# what app is causing notification ad?



## mugsy77 (Oct 13, 2011)

I get this under notifications to a Win an iPad and this url: http://www.pixeltrack66.com/mt/x294y2a4b4z2y2w274u2/?referrer=campId_5805^creativeId_7463^appId_16847*5805*7463&16847

Any tips on what app is causing this?

I did have Tunee on there which isn't supported via Market but removed it...


----------



## moondrius (Jun 23, 2011)

That sounds like airpush ads. You can install https://market.android.com/details?id=com.airpush.optout&feature=search_result to opt out of airpush or use https://market.android.com/details?id=com.brosmike.airpushdetector&feature=search_result to see what app is doing it.


----------



## mugsy77 (Oct 13, 2011)

Thx man.

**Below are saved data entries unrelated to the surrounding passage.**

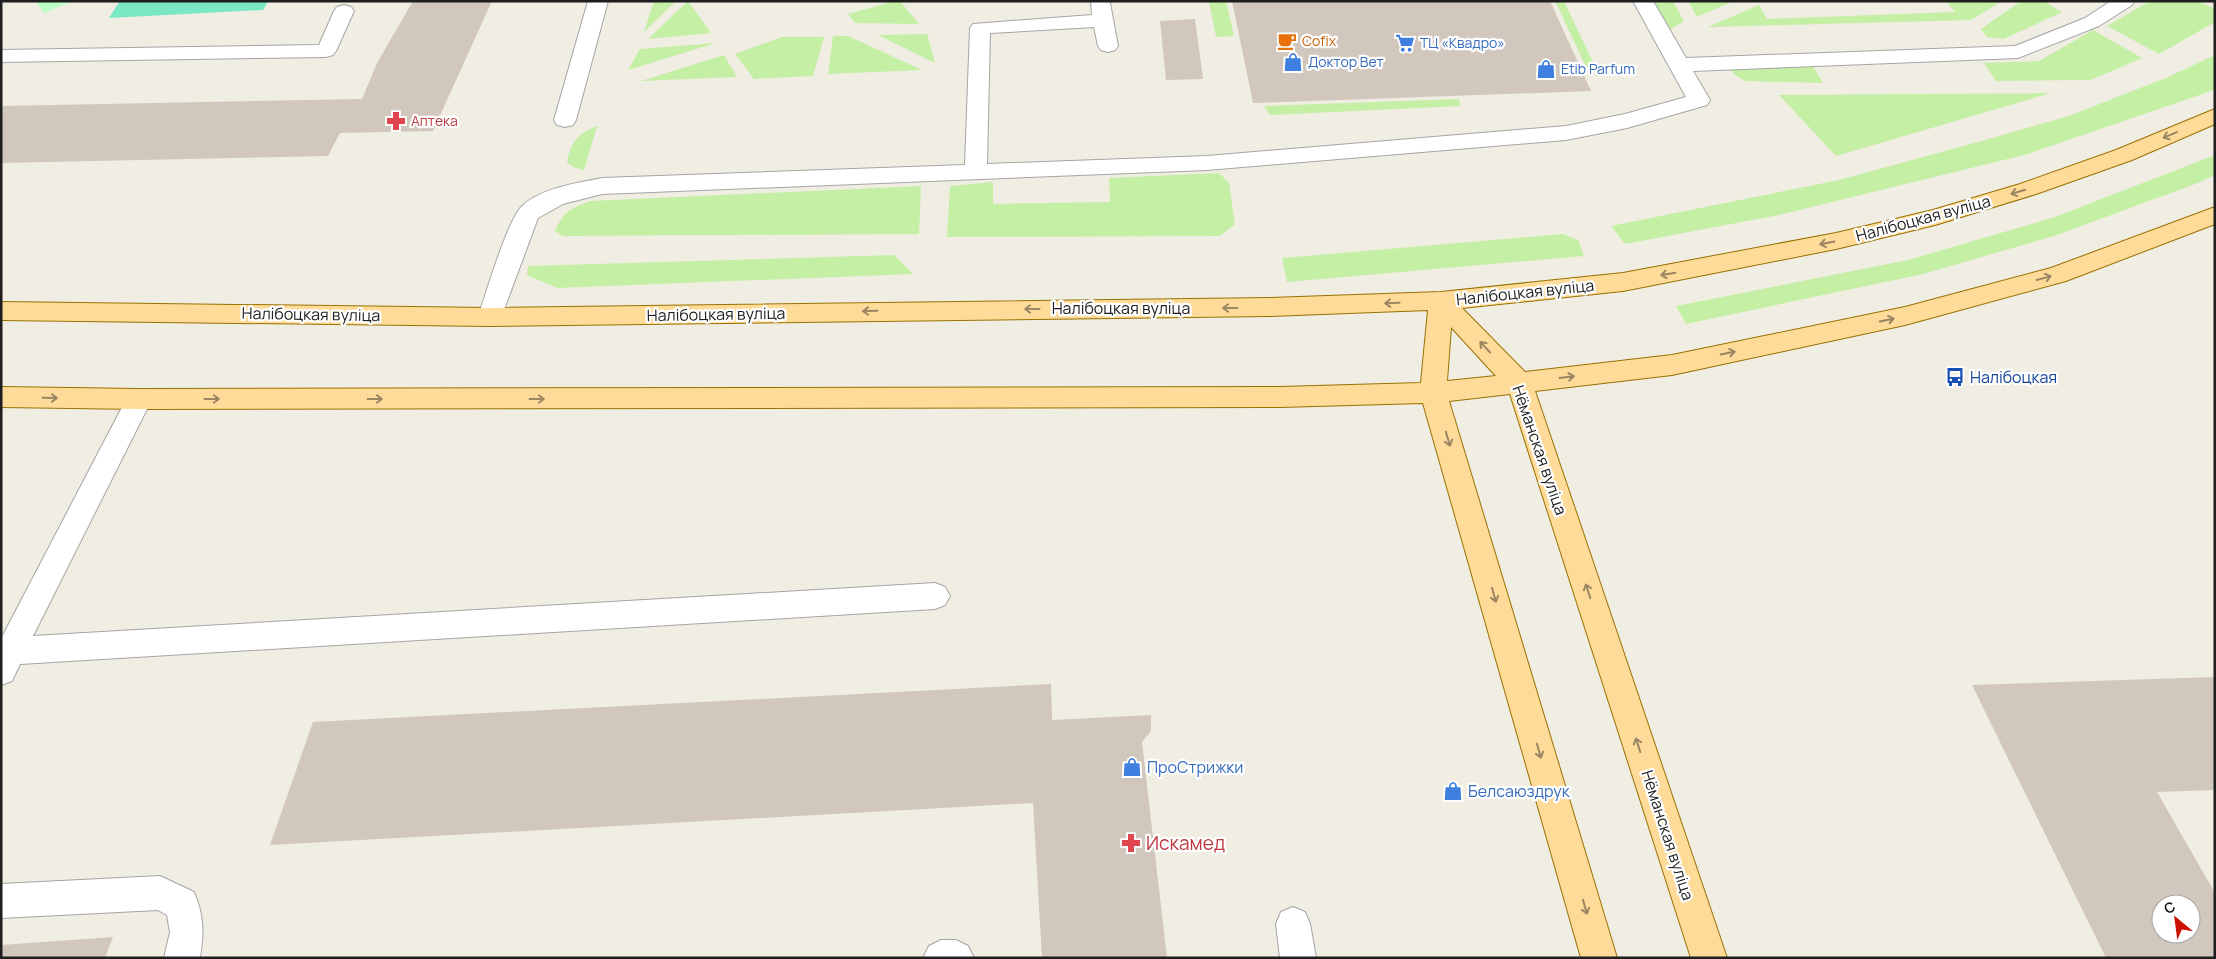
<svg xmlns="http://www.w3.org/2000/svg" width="2216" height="959" viewBox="0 0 2216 959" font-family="Manrope,sans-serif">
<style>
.grass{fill:#c4efa4}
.park{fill:#bcffc6}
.pitch{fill:#7ae7c5}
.building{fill:#d1c7bc;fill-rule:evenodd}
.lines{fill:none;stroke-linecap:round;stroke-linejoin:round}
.minor-casing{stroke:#a5a5a5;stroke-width:2}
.major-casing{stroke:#997100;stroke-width:2}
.minor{fill:#fff;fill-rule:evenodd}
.major{fill:#ffdb9a;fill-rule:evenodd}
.oneway{stroke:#9a8662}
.labels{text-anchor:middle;stroke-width:4.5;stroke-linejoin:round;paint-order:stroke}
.far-food-label{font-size:14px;fill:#c56008;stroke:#fff;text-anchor:start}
.far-shop-label{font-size:14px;fill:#366cbe;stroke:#fff;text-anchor:start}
.far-health-label{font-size:14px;fill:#be3a42;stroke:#fff;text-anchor:start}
.street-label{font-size:16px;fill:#1e1e1e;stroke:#fff}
.transit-label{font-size:16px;fill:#164399;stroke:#fff;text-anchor:start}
.shop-label{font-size:16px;fill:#366cbe;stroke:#fff;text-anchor:start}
.near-health-label{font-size:19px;fill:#be3a42;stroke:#fff;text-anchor:start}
</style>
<rect width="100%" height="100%" fill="#f0ede3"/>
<path class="grass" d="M654,1H676L644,32Z
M688,1L711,33L648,39Z
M895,1H900L919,24L855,23L848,14Z
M1209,1H1226L1234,36L1216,37Z
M1555,1H1564L1597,71H1588Z
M1653,1H1673L1684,21L1669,30Z
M1688,1H1734L1697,17Z
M1946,1H2002L1971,20L1708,27L1759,5L1767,19L1955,12Z
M2021,1H2044L2062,12L2004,39L1987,37L1981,29Z
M2150,1L2200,2L2215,9V22L2159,54L2107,26Z
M2093,30L2142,58L2091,80L1996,81L1984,63L2039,61Z
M927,34L935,63L878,35Z
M833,36H848L922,70L828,74Z
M782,37H824L813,76L754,79L735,54Z
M716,43L628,70L640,49Z
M724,55L737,77L641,81Z
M2215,55L2214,90L2028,154L1779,215L1625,244L1611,226L1839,180L1978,142L2069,116L2168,77Z
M1813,66L1823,83L1745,81L1735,75L1729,68Z
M2051,93L1836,156L1779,95Z
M1459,99L1460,106L1270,115L1264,106Z
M597,126L584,170L573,167L567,162C571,141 579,133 597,126Z
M2215,155V175L2198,183L2054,236L1923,274L1686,324L1676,306L1908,260L2055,217Z
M1219,173L1229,183L1235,224L1220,236L947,237L950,186L993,182V204L1110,202L1109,178Z
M921,186L919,234L563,236L555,231C564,211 570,209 590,201Z
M1563,234L1578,240L1584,256L1287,282L1282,258Z
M894,255L913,274L557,288L527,275L528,266Z"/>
<path class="park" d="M35,1H73L44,13Z"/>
<path class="pitch" d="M120,1H268L263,10L109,18Z"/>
<path class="building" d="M413,1H492L433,131L340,133L328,156L1,163V106L362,99L377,63Z
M1232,1H1550L1591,91L1253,103Z
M1195,19L1203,79L1166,80L1160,21Z
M2215,677V790L2157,792L2215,893V958H2106L1972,685ZM2161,904H2191V934H2161Z
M1051,684L1052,720L1151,715V731L1142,742L1167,958H1042L1033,803L270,845L313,722Z
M113,937L105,958H1V945Z"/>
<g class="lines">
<g class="minor-casing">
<path id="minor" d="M588,1H608L576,120L573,125L565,127L557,125L554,120Z
M1091,1H1109L1110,3L1118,46L1115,50L1108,52L1101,50L1098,46L1094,27L990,33L987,164L1207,156L1566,126L1625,114L1686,97L1633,1H1653L1686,58L2015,46L2085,18L2111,1H2135L2132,5L2099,26L2018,58L1693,71L1710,100L1707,105L1627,128L1566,140L1207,170L602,194L563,204L538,218L499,323L490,326L481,323L478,317C486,294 507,221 522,206C541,188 577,183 602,178L965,165L970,28L973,24L1092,15Z
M344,5L351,7L354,11L336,51L333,55L326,57L1,62V50L319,45L334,11L337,7Z
M139,389L148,392L152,399L33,636L935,583L945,587L950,596L945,605L935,609L20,664L12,681L1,685V639L130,392Z
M160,876L194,892C204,916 204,932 200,958H164L170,932L167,915L158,910L1,918V884Z
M1293,907L1305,912L1310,924L1316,958H1280L1276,924L1281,912Z
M941,940H956L968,946L974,958H923L929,946Z"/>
</g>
<g class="major-casing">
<path id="major" d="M2215,109V124L2132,160L2036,194L1935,225L1836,249L1623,291L1462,308L1525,372L1672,355L1905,307L2051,268L2215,207V224L2066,281L1905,325L1672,375L1535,391L1727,958H1691L1510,394L1449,401L1617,958H1581L1423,403L1280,407L139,409L1,407V387L139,389L1280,387L1421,383L1428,310L1269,316L490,326L1,320V302L490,308L1269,298L1441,292L1623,273L1836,233L1933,210L2020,184L2116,150ZM1451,327L1496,376L1447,381Z"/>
</g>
<use href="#minor" class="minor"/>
<use href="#major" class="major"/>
</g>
<defs><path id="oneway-shaft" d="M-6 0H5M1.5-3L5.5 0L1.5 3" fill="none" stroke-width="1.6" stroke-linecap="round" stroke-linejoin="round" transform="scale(1.25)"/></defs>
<g class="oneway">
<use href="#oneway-shaft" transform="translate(2170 135) rotate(157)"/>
<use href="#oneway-shaft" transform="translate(2018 192) rotate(163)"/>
<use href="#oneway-shaft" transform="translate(1827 243) rotate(169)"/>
<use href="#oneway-shaft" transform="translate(1668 274) rotate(170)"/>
<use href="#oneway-shaft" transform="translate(2044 278) rotate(-15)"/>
<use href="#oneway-shaft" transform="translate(1392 303) rotate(178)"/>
<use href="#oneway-shaft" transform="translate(1230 308) rotate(180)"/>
<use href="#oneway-shaft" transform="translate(1032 309) rotate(180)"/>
<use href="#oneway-shaft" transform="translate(870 311) rotate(179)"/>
<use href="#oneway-shaft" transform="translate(1887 320) rotate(-12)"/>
<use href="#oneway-shaft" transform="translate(1485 347) rotate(-133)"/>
<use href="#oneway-shaft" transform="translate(1728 353) rotate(-12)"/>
<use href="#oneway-shaft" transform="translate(1567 377) rotate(-7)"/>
<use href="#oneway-shaft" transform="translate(50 398) rotate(1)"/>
<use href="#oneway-shaft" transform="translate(212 399)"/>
<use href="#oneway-shaft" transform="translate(375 399)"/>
<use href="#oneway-shaft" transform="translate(537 399)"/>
<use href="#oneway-shaft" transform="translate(1448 439) rotate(73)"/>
<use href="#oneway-shaft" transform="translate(1588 591) rotate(-108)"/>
<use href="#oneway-shaft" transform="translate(1494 595) rotate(74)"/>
<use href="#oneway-shaft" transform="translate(1638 745) rotate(-108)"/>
<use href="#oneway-shaft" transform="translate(1539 751) rotate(74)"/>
<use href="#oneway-shaft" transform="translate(1585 907) rotate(74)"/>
</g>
<defs>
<g id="cafe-bare" transform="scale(1.5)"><path d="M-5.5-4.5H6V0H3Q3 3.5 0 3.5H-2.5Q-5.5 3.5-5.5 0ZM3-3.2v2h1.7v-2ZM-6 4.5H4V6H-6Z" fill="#e8710a" stroke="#fff" stroke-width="2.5" paint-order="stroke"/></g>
<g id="supermarket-bare" transform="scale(1.5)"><path d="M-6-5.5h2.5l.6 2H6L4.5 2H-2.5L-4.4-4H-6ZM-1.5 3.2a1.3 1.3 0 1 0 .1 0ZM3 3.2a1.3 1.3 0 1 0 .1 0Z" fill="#3f7fe0" stroke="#fff" stroke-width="2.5" paint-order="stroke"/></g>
<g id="shop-bare" transform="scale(1.5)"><path d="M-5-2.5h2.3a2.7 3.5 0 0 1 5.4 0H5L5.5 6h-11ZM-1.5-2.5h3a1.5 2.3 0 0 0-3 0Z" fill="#3f7fe0" stroke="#fff" stroke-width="2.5" paint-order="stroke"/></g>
<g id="pharmacy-bare" transform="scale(1.5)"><path d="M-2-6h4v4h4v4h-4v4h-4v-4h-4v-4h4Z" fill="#e0444e" stroke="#fff" stroke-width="2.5" paint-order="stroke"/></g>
<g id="bus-bare" transform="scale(1.5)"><path d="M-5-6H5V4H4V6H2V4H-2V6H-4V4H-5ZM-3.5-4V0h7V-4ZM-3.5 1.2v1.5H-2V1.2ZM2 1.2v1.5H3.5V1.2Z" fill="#1a4fb4" stroke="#fff" stroke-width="2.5" paint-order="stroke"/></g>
</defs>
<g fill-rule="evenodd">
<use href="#cafe-bare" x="1287" y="41"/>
<use href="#supermarket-bare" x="1405" y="43"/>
<use href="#shop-bare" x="1293" y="62"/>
<use href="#shop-bare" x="1546" y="69"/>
<use href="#pharmacy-bare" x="396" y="121"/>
<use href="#bus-bare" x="1955" y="377"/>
<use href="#shop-bare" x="1132" y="767"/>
<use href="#shop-bare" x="1453" y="791"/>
<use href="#pharmacy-bare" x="1131" y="843"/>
</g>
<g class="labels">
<g class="far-food-label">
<text x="1302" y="46">Cofix</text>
</g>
<g class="far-shop-label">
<text x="1420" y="48">ТЦ «Квадро»</text>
<text x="1308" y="67">Доктор Вет</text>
<text x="1561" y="74">Etib Parfum</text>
</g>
<g class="far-health-label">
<text x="411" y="126">Аптека</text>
</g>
<g class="street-label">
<text transform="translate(1923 218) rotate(-15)" y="6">Налібоцкая вуліца</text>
<text transform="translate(1525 292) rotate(-6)" y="6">Налібоцкая вуліца</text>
<text x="1121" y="314">Налібоцкая вуліца</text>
<text transform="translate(311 314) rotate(1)" y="6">Налібоцкая вуліца</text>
<text transform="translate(716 314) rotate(-1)" y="6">Налібоцкая вуліца</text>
<text transform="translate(1540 450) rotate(71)" y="6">Нёманская вуліца</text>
<text transform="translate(1668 835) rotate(72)" y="6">Нёманская вуліца</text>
</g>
<g class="transit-label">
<text x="1970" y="383">Налібоцкая</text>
</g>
<g class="shop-label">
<text x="1147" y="773">ПроСтрижки</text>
<text x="1468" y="797">Белсаюздрук</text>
</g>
<g class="near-health-label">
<text x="1146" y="850">Искамед</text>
</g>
</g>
<rect width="2216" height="959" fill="none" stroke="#1e1e1e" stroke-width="5"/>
<g transform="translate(2176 919) rotate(331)"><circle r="24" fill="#ffffff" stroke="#a5a5a5"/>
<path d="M0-4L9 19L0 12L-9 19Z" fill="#cd0f00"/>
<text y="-8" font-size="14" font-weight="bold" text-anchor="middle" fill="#1e1e1e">С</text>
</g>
</svg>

You were right. App was mp3 downloader


----------



## countrygirl23 (Sep 16, 2011)

I know this is old but I had the same issue. Downloaded the airpush detecter and found the culpret

Sent from my HTC ThunderBolt using Tapatalk


----------



## juicy (Nov 23, 2011)

Mine does it through my "mp3 music download" app


----------



## PillClinton (Sep 23, 2011)

I'd also like to recommend the app "Addons Detector." https://market.android.com/details?id=com.denper.addonsdetector&hl=en

I had a spam notification that wasn't detected by the Airpush Detector and this one found it!


----------



## xkape (Aug 28, 2011)

this thread.... just aswered a really annoying question for me. thanks for writing the question and thanks to the others for answering it.


----------